◆ **WORK REQUEST**: Write out all of the data without omission, exactly as shown.

------ SOURCE DATA ------

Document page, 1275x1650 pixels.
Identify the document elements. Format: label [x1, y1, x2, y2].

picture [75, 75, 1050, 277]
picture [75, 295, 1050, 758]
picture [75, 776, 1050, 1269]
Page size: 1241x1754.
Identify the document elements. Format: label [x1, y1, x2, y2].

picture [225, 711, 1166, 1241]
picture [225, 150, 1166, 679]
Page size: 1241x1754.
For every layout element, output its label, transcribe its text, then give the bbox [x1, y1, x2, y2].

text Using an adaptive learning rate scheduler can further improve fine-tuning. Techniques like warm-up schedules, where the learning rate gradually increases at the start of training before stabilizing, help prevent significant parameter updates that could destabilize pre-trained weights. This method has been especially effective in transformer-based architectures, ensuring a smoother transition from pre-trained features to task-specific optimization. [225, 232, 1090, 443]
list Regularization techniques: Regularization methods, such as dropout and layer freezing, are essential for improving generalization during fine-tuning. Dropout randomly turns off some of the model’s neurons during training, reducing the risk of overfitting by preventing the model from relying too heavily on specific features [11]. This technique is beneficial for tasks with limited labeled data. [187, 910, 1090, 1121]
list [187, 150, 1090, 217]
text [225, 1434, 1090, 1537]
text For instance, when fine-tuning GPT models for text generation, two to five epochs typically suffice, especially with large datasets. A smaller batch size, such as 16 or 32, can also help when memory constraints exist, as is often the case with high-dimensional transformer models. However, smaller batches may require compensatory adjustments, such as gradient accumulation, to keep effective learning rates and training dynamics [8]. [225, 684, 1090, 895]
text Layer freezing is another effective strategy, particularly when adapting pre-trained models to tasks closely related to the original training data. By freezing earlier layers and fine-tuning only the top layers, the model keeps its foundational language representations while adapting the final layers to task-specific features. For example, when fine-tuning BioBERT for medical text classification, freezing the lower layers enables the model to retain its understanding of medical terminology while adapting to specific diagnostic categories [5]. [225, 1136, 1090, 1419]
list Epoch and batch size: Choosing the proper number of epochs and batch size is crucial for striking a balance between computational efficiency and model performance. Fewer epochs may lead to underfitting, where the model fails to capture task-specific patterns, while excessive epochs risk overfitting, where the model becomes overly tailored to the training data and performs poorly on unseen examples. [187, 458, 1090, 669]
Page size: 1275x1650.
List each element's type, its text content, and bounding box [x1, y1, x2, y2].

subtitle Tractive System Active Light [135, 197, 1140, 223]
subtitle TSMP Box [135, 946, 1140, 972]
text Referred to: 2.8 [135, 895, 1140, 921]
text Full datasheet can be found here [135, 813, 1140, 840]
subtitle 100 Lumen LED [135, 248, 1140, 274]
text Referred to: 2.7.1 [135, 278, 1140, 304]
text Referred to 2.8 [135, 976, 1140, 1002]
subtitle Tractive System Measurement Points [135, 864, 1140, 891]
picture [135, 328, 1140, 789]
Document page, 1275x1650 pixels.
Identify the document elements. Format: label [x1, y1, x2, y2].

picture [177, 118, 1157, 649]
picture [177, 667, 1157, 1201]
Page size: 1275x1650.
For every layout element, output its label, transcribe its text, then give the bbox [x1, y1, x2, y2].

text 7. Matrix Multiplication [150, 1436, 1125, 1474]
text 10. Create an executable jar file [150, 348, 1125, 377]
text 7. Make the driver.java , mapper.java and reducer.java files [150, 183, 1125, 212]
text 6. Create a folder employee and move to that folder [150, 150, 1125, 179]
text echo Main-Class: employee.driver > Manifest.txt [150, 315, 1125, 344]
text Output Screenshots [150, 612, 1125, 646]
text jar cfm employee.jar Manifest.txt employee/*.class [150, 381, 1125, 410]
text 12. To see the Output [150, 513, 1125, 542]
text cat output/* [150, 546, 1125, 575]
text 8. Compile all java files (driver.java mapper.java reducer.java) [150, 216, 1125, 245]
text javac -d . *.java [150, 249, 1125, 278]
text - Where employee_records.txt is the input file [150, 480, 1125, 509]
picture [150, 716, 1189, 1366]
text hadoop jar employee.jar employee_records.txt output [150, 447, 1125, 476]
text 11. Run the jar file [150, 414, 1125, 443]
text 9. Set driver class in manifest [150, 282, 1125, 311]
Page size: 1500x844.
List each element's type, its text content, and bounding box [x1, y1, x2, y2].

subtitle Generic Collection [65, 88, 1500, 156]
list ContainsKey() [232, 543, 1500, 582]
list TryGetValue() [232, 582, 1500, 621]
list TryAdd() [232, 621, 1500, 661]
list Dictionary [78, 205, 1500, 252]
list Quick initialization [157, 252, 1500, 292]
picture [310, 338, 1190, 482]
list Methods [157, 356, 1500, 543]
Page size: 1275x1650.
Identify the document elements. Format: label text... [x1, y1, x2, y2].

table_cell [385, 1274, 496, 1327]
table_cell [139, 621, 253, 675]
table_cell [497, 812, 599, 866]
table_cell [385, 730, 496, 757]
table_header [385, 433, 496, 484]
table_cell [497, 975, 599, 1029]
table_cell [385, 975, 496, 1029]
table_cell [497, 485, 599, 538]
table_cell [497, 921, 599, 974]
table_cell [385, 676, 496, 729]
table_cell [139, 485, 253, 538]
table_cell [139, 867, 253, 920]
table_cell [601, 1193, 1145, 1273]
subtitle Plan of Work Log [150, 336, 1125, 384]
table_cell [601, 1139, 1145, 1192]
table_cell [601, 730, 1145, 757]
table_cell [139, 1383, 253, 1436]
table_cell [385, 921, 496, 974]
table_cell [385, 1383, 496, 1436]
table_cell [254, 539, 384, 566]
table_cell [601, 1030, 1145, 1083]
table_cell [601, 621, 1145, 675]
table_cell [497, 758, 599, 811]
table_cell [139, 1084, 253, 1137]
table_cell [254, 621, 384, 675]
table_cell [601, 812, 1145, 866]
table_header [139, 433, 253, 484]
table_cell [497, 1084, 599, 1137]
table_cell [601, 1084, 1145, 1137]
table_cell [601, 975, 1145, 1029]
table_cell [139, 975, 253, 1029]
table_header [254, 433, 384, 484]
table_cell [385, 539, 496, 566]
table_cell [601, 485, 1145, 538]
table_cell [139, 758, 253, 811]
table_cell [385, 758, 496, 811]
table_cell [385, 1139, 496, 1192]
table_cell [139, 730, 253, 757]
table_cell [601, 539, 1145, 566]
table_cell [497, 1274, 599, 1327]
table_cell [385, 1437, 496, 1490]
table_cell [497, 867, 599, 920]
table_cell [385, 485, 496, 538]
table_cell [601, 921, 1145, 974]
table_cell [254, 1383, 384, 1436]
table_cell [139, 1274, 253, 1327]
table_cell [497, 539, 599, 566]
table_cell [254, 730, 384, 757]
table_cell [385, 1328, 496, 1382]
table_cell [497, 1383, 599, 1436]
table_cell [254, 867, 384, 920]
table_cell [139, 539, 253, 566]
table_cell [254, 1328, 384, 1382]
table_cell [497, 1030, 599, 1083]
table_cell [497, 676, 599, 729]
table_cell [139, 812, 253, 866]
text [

------

◆ **SOLUTION TO THE EXERCISE**:
Document page, 1275x1650 pixels.
Identify the document elements. Format: label [x1, y1, x2, y2].

picture [75, 75, 1050, 277]
picture [75, 295, 1050, 758]
picture [75, 776, 1050, 1269]
Page size: 1241x1754.
Identify the document elements. Format: label [x1, y1, x2, y2].

picture [225, 711, 1166, 1241]
picture [225, 150, 1166, 679]
Page size: 1241x1754.
For every layout element, output its label, transcribe its text, then give the bbox [x1, y1, x2, y2].

text Using an adaptive learning rate scheduler can further improve fine-tuning. Techniques like warm-up schedules, where the learning rate gradually increases at the start of training before stabilizing, help prevent significant parameter updates that could destabilize pre-trained weights. This method has been especially effective in transformer-based architectures, ensuring a smoother transition from pre-trained features to task-specific optimization. [225, 232, 1090, 443]
list Regularization techniques: Regularization methods, such as dropout and layer freezing, are essential for improving generalization during fine-tuning. Dropout randomly turns off some of the model’s neurons during training, reducing the risk of overfitting by preventing the model from relying too heavily on specific features [11]. This technique is beneficial for tasks with limited labeled data. [187, 910, 1090, 1121]
list [187, 150, 1090, 217]
text [225, 1434, 1090, 1537]
text For instance, when fine-tuning GPT models for text generation, two to five epochs typically suffice, especially with large datasets. A smaller batch size, such as 16 or 32, can also help when memory constraints exist, as is often the case with high-dimensional transformer models. However, smaller batches may require compensatory adjustments, such as gradient accumulation, to keep effective learning rates and training dynamics [8]. [225, 684, 1090, 895]
text Layer freezing is another effective strategy, particularly when adapting pre-trained models to tasks closely related to the original training data. By freezing earlier layers and fine-tuning only the top layers, the model keeps its foundational language representations while adapting the final layers to task-specific features. For example, when fine-tuning BioBERT for medical text classification, freezing the lower layers enables the model to retain its understanding of medical terminology while adapting to specific diagnostic categories [5]. [225, 1136, 1090, 1419]
list Epoch and batch size: Choosing the proper number of epochs and batch size is crucial for striking a balance between computational efficiency and model performance. Fewer epochs may lead to underfitting, where the model fails to capture task-specific patterns, while excessive epochs risk overfitting, where the model becomes overly tailored to the training data and performs poorly on unseen examples. [187, 458, 1090, 669]
Page size: 1275x1650.
List each element's type, its text content, and bounding box [x1, y1, x2, y2].

subtitle Tractive System Active Light [135, 197, 1140, 223]
subtitle TSMP Box [135, 946, 1140, 972]
text Referred to: 2.8 [135, 895, 1140, 921]
text Full datasheet can be found here [135, 813, 1140, 840]
subtitle 100 Lumen LED [135, 248, 1140, 274]
text Referred to: 2.7.1 [135, 278, 1140, 304]
text Referred to 2.8 [135, 976, 1140, 1002]
subtitle Tractive System Measurement Points [135, 864, 1140, 891]
picture [135, 328, 1140, 789]
Document page, 1275x1650 pixels.
Identify the document elements. Format: label [x1, y1, x2, y2].

picture [177, 118, 1157, 649]
picture [177, 667, 1157, 1201]
Page size: 1275x1650.
For every layout element, output its label, transcribe its text, then give the bbox [x1, y1, x2, y2].

text 7. Matrix Multiplication [150, 1436, 1125, 1474]
text 10. Create an executable jar file [150, 348, 1125, 377]
text 7. Make the driver.java , mapper.java and reducer.java files [150, 183, 1125, 212]
text 6. Create a folder employee and move to that folder [150, 150, 1125, 179]
text echo Main-Class: employee.driver > Manifest.txt [150, 315, 1125, 344]
text Output Screenshots [150, 612, 1125, 646]
text jar cfm employee.jar Manifest.txt employee/*.class [150, 381, 1125, 410]
text 12. To see the Output [150, 513, 1125, 542]
text cat output/* [150, 546, 1125, 575]
text 8. Compile all java files (driver.java mapper.java reducer.java) [150, 216, 1125, 245]
text javac -d . *.java [150, 249, 1125, 278]
text - Where employee_records.txt is the input file [150, 480, 1125, 509]
picture [150, 716, 1189, 1366]
text hadoop jar employee.jar employee_records.txt output [150, 447, 1125, 476]
text 11. Run the jar file [150, 414, 1125, 443]
text 9. Set driver class in manifest [150, 282, 1125, 311]
Page size: 1500x844.
List each element's type, its text content, and bounding box [x1, y1, x2, y2].

subtitle Generic Collection [65, 88, 1500, 156]
list ContainsKey() [232, 543, 1500, 582]
list TryGetValue() [232, 582, 1500, 621]
list TryAdd() [232, 621, 1500, 661]
list Dictionary [78, 205, 1500, 252]
list Quick initialization [157, 252, 1500, 292]
picture [310, 338, 1190, 482]
list Methods [157, 356, 1500, 543]
Page size: 1275x1650.
Identify the document elements. Format: label text... [x1, y1, x2, y2].

table_cell [385, 1274, 496, 1327]
table_cell [139, 621, 253, 675]
table_cell [497, 812, 599, 866]
table_cell [385, 730, 496, 757]
table_header [385, 433, 496, 484]
table_cell [497, 975, 599, 1029]
table_cell [385, 975, 496, 1029]
table_cell [497, 485, 599, 538]
table_cell [497, 921, 599, 974]
table_cell [385, 676, 496, 729]
table_cell [139, 485, 253, 538]
table_cell [139, 867, 253, 920]
table_cell [601, 1193, 1145, 1273]
subtitle Plan of Work Log [150, 336, 1125, 384]
table_cell [601, 1139, 1145, 1192]
table_cell [601, 730, 1145, 757]
table_cell [139, 1383, 253, 1436]
table_cell [385, 921, 496, 974]
table_cell [385, 1383, 496, 1436]
table_cell [254, 539, 384, 566]
table_cell [601, 1030, 1145, 1083]
table_cell [601, 621, 1145, 675]
table_cell [497, 758, 599, 811]
table_cell [139, 1084, 253, 1137]
table_cell [254, 621, 384, 675]
table_cell [601, 812, 1145, 866]
table_header [139, 433, 253, 484]
table_cell [497, 1084, 599, 1137]
table_cell [601, 1084, 1145, 1137]
table_cell [601, 975, 1145, 1029]
table_cell [139, 975, 253, 1029]
table_header [254, 433, 384, 484]
table_cell [385, 539, 496, 566]
table_cell [601, 485, 1145, 538]
table_cell [139, 758, 253, 811]
table_cell [385, 758, 496, 811]
table_cell [385, 1139, 496, 1192]
table_cell [139, 730, 253, 757]
table_cell [601, 539, 1145, 566]
table_cell [497, 1274, 599, 1327]
table_cell [385, 1437, 496, 1490]
table_cell [497, 867, 599, 920]
table_cell [385, 485, 496, 538]
table_cell [601, 921, 1145, 974]
table_cell [254, 1383, 384, 1436]
table_cell [139, 1274, 253, 1327]
table_cell [497, 539, 599, 566]
table_cell [254, 730, 384, 757]
table_cell [385, 1328, 496, 1382]
table_cell [497, 1383, 599, 1436]
table_cell [254, 867, 384, 920]
table_cell [139, 539, 253, 566]
table_cell [254, 1328, 384, 1382]
table_cell [497, 1030, 599, 1083]
table_cell [497, 676, 599, 729]
table_cell [139, 812, 253, 866]
text [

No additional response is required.